Quantum Kinematics from Renormalization Symmetry: A Convexity-Free Reconstruction in a Timeless Framework (v3)

This version significantly strengthens the derivation presented in v2. In the previous version 2, the state space was assumed to have a linear (vector space) structure. In the present version, both linearity and convexity are removed from the foundational assumptions and are instead derived from refinement and renormalization consistency. This yields a fully non-circular reconstruction of quantum kinematics from RG symmetry and minimal structural principles. We present a conditional reconstruction of quantum kinematics from renormalization symmetry in a timeless, scale-invariant setting. Starting from a bare state set, observables as real-valued functions, and refinement composability, we add explicit consistency axioms (notably RG path consistency) and regularity hypotheses, then derive structural consequences. Under the RG path-consistency axiom, coarse-graining maps are idempotent and contractive and induce sector decompositions.

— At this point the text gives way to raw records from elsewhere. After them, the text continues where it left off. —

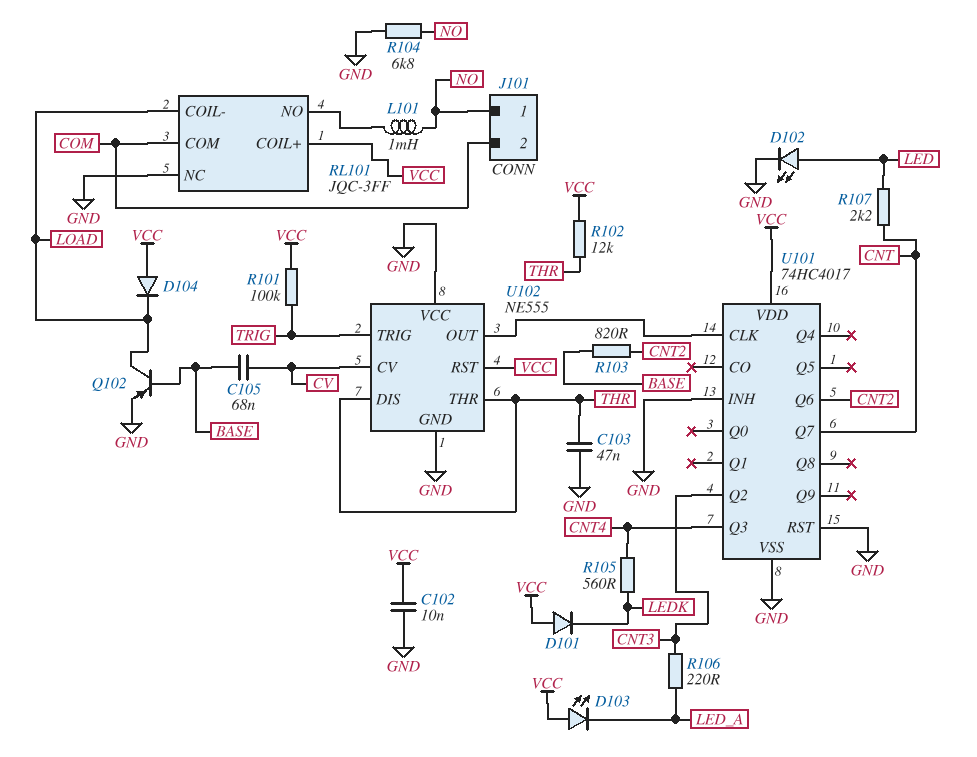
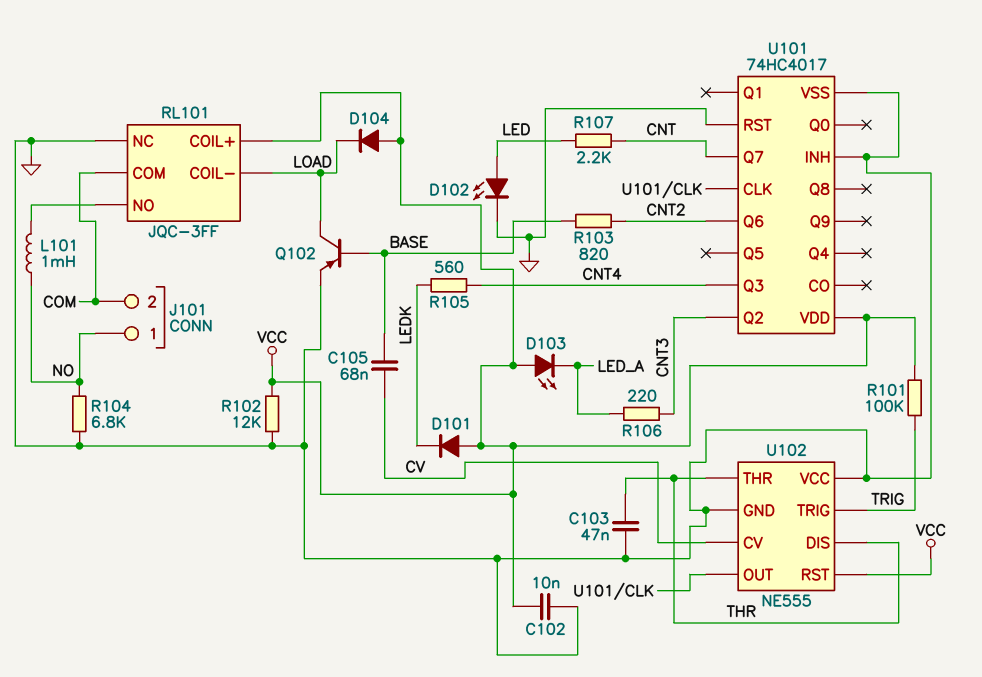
R102: 12k (THR, VCC) -> 12k (GND, VCC)

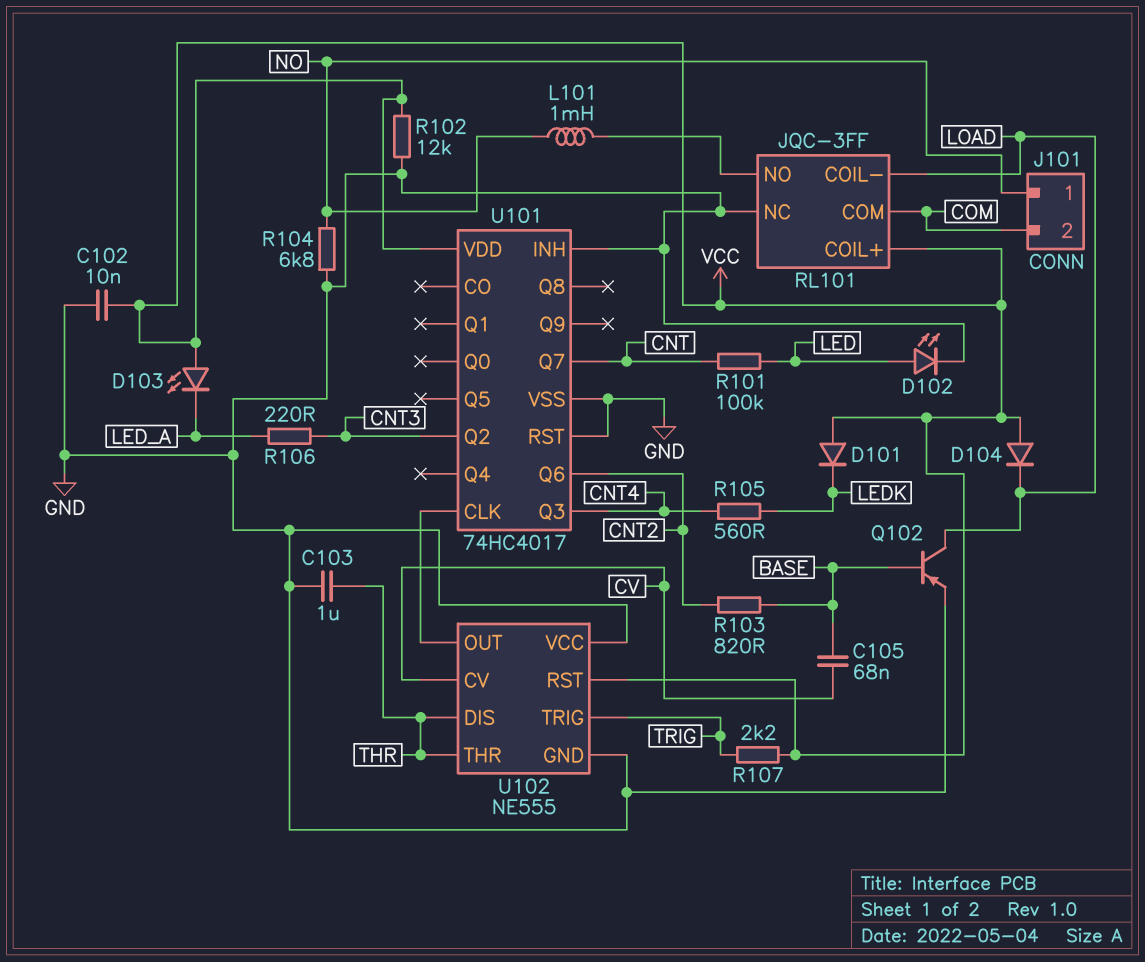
C103: 47nF (GND, THR) -> 1uF (GND, THR)
R101: 100k (TRIG, VCC) -> 100k (CNT, LED)
R107: 2.2k (CNT, LED) -> 2.2k (TRIG, VCC)

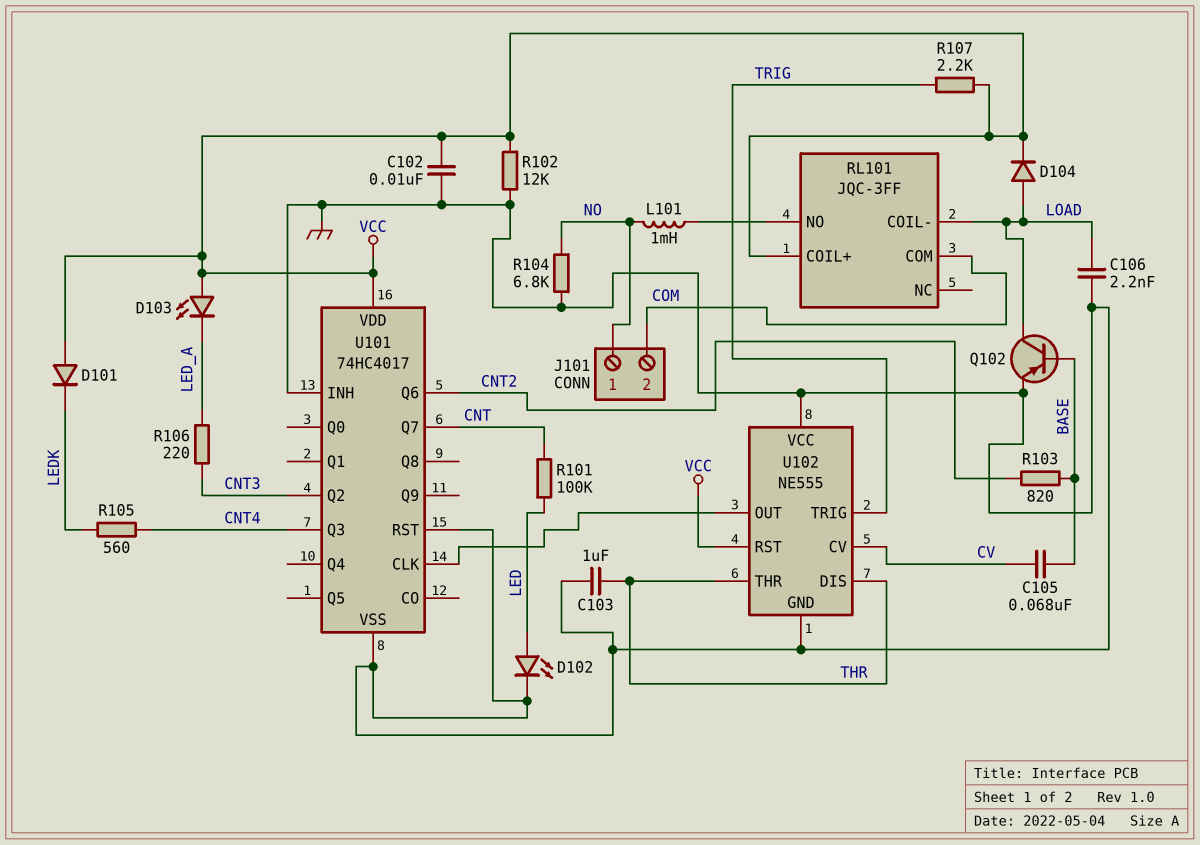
C106: none -> 2.2nF (GND, LOAD)
D104: diode (A VCC, K LOAD) -> diode (A LOAD, K VCC)
RL101 pin NC: GND -> none

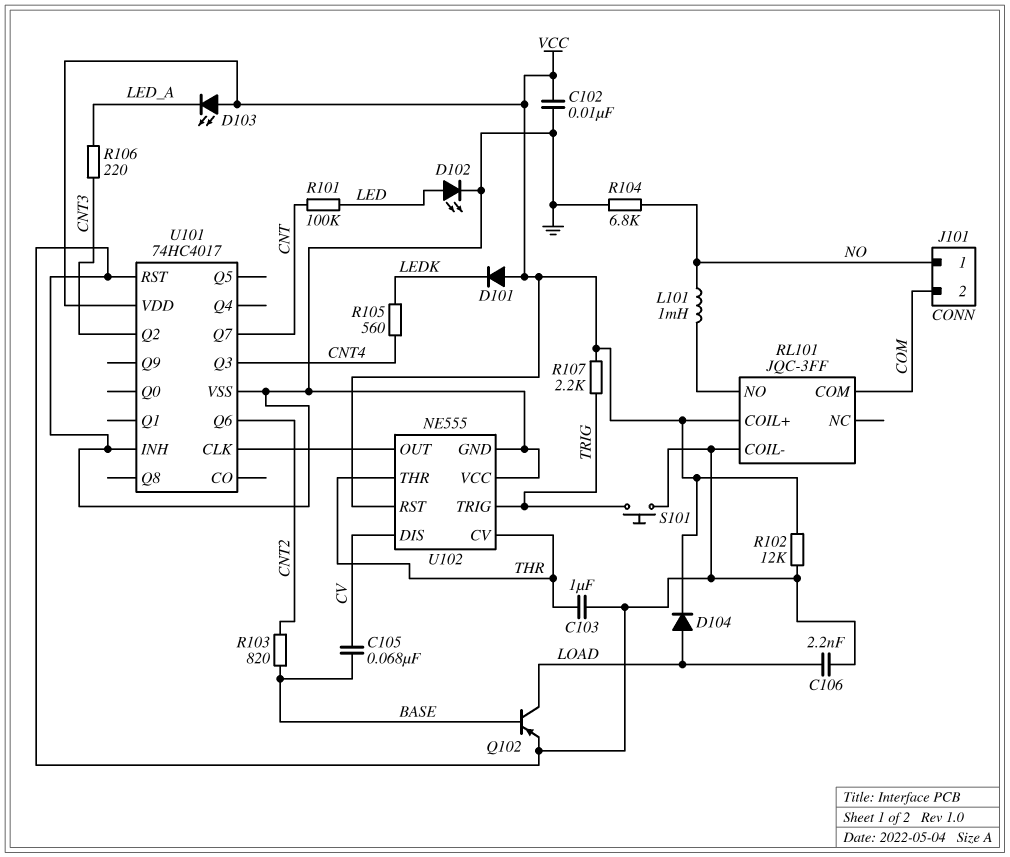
RL101 pin COIL-: LOAD -> GND
S101: none -> button (GND, TRIG)
U102 pin CV: CV -> THR
U102 pin DIS: THR -> CV

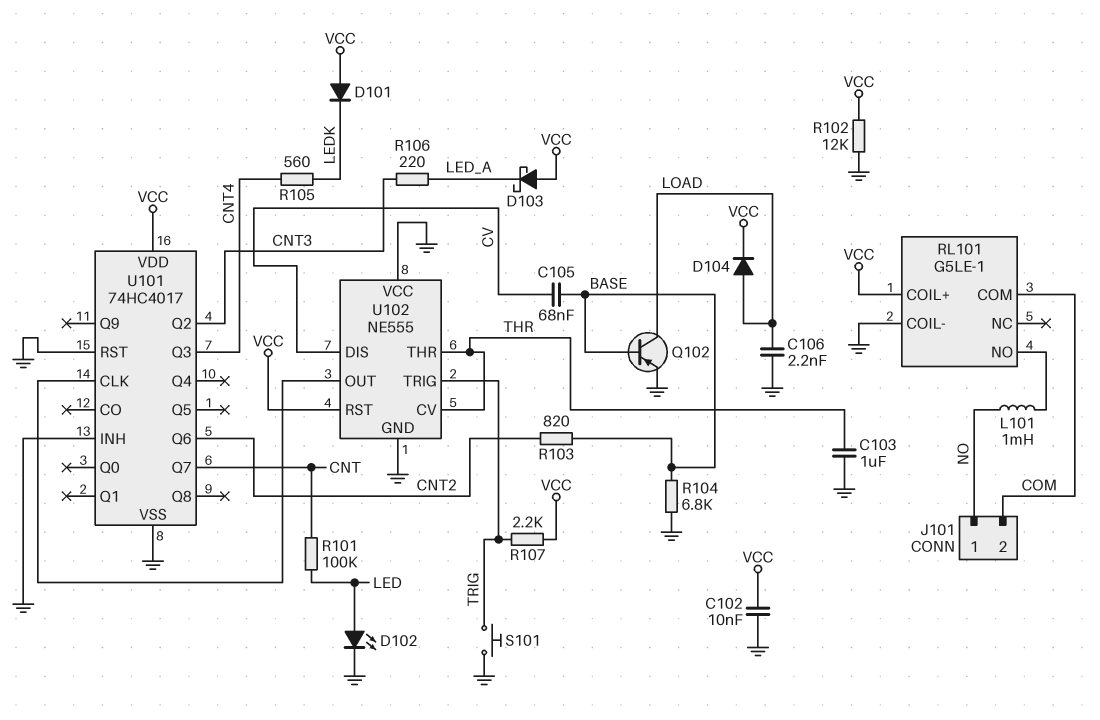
D103: LED (A VCC, K LED_A) -> schottky (A VCC, K LED_A)
R104: 6.8k (GND, NO) -> 6.8k (BASE, GND)
RL101: JQC-3FF -> G5LE-1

Observable consistency of refinement composition yields a universal associative composition law on observable coordinates; with continuity, this law is additive up to strictly monotone reparameterization. In the corresponding additive gauge, and after additive completion plus scalar-extension regularity, a linear state envelope emerges without postulating superposition a priori. We then introduce an RG-invariant scalar functional. Homogeneity, additivity on independent sectors, and refinement-multiplicity stability force quadratic scaling (up to normalization) within the stated assumptions. Continuous distinguishability of coherent combinations introduces phase structure; under the explicit scalar-algebra class assumption (finite-dimensional associative real division algebra) and commutative phase composition, the scalar field is selectedas C (excluding R and H in that class). The quadratic functional induces a norm satisfying the parallelogram law, hence an inner product and Hilbert-space completion (unique up to isomorphism in the reconstruction class). Normalization then yields the Born assignment as the unique additive scale-invariant weighting on orthogonal decompositions. Thus, the framework gives a non-circular derivation within the stated assumption class: linearity, complex structure, Hilbert geometry, and Born probabilities arise conditionally from renormalization consistency plus declared regularity and phase/composition hypotheses.